____ Text

Bad advice takes a sentence; fixing it takes a book
We are bombarded with information and advice every single day. Think about the information on the dozen of STO care guides you've scoured the internet for. They are different from each other, I know many are different from mine. Not every one can spend over a hundred hours reading dozens of scientific papers on STOs (what lame person does that?...). We don't have that amount of time to look into every detail of our lives. To help, our brains take short cuts and trust other people they see as knowledgeable, but it can lead to accepting a lot of misinformation hurting your pets and therefore you. Here are some of the things I've learned to hopefully help avoid learning pitfalls:
Breeders get animals to do what its hard to get them not to do. Congratulations?
Some species can be a little tricky (looking at you pandas, you adorable evolutionary abominations), but in general, animals are pretty determined to breed. Heck, some die for it. If it took ideal conditions to make babies, most species would be extinct. Look up care for rats in labs vs pet rats in homes. They breed in both. STO’s are also bred in lab conditions, quite well (though so far no study I’ve read needed them alive past 18mo). “life will find a way” doesn’t require a human’s expertise.

________
____ Extracted material

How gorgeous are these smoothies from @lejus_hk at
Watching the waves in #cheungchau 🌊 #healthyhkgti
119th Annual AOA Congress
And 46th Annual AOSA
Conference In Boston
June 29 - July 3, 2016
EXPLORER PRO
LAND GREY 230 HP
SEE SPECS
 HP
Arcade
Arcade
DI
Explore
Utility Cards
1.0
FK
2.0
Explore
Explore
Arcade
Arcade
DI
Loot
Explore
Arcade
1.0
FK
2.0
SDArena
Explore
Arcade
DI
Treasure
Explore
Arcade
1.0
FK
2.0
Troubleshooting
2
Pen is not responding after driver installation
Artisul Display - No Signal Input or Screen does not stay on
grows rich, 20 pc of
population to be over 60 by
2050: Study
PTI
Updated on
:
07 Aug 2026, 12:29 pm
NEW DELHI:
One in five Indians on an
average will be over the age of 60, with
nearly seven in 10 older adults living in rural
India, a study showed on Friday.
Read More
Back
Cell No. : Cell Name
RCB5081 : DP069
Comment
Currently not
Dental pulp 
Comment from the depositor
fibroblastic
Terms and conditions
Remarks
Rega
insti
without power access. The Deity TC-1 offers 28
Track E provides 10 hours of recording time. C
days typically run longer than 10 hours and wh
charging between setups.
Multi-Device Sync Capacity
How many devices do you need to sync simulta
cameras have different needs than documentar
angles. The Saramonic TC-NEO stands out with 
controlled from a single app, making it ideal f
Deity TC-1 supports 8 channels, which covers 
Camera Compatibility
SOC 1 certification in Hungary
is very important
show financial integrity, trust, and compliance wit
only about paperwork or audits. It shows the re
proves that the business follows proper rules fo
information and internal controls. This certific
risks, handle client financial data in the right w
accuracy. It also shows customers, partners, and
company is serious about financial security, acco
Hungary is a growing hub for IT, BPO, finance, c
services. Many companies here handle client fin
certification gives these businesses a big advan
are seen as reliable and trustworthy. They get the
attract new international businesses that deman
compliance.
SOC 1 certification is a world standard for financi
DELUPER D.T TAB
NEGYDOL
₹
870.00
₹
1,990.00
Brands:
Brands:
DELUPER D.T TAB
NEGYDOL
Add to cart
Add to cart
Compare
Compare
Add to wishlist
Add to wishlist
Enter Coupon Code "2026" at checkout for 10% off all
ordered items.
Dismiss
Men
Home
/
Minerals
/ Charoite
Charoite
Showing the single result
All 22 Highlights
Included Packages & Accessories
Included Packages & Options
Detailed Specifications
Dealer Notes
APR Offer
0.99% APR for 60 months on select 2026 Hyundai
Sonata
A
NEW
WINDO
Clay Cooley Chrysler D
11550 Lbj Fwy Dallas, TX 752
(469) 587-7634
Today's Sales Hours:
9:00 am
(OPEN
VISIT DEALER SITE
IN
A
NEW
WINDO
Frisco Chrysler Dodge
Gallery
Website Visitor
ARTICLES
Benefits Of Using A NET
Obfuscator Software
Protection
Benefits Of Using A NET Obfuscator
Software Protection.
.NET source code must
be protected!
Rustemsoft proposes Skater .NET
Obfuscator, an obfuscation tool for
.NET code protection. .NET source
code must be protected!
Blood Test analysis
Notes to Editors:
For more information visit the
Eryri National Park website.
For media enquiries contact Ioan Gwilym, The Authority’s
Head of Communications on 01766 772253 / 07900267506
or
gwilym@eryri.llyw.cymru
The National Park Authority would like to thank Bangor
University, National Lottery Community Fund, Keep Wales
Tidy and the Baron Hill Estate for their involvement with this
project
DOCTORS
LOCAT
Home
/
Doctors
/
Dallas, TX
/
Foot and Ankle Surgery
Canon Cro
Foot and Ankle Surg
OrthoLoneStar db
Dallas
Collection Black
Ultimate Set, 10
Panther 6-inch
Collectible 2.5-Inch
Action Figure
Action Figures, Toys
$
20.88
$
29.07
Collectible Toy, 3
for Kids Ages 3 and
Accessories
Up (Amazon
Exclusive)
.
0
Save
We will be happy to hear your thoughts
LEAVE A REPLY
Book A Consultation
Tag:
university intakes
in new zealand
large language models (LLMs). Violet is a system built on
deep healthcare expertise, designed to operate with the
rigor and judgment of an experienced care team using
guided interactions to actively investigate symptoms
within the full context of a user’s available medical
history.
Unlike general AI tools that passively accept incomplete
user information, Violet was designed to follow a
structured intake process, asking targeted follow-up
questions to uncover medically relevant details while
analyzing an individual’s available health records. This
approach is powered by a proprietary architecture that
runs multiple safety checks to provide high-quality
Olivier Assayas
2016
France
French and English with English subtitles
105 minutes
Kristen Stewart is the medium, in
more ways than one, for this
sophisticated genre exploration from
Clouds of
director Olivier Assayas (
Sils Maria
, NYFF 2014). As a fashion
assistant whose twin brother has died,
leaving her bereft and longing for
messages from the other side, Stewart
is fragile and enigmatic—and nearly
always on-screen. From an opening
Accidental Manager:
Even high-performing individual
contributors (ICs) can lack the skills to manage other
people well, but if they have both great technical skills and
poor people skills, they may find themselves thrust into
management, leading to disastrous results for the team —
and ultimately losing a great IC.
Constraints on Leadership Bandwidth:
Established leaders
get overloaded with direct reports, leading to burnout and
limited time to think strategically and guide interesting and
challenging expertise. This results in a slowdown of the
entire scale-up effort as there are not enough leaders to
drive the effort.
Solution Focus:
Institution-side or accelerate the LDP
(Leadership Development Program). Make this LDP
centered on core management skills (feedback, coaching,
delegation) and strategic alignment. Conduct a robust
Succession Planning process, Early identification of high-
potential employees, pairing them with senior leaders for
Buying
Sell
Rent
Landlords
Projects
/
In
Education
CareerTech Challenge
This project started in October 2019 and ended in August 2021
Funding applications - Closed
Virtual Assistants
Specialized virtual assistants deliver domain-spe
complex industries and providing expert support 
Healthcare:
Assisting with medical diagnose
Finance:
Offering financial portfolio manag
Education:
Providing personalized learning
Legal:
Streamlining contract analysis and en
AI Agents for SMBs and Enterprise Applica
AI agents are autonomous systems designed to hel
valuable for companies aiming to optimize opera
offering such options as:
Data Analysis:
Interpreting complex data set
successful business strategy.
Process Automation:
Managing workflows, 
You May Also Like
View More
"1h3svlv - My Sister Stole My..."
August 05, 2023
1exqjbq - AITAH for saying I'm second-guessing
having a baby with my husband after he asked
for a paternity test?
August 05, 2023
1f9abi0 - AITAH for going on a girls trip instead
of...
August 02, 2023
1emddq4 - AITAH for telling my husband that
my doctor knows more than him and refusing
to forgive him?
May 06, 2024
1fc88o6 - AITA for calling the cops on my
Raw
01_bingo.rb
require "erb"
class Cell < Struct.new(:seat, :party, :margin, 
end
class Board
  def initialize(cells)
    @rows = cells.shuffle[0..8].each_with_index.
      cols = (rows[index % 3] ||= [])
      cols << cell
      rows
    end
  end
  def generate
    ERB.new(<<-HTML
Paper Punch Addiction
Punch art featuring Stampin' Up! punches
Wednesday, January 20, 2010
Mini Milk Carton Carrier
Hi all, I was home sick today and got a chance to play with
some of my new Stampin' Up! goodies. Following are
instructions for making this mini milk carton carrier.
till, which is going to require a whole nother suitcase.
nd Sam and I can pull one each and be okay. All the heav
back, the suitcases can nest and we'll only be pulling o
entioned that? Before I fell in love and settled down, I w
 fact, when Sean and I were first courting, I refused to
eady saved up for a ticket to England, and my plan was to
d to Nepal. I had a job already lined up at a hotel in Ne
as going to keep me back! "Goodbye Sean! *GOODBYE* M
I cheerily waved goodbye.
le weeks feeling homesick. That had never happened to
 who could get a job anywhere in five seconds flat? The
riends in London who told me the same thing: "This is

________

* Activity 1
List every kind of animal the text on bad advice names.
* Activity 2
Using the text on bad advice, say whether each statement agrees with it, answering yes or no and quoting the deciding words: (a) The writer has read studies that needed STOs kept alive past 18 months. (b) STOs are bred in lab conditions. (c) Everyone can spend over a hundred hours reading scientific papers on STOs.

* Response 1
STOs, pandas, rats

* Response 2
(a) No: "though so far no study I’ve read needed them alive past 18mo"
(b) Yes: "STO’s are also bred in lab conditions, quite well"
(c) No: "Not every one can spend over a hundred hours reading dozens of scientific papers on STOs"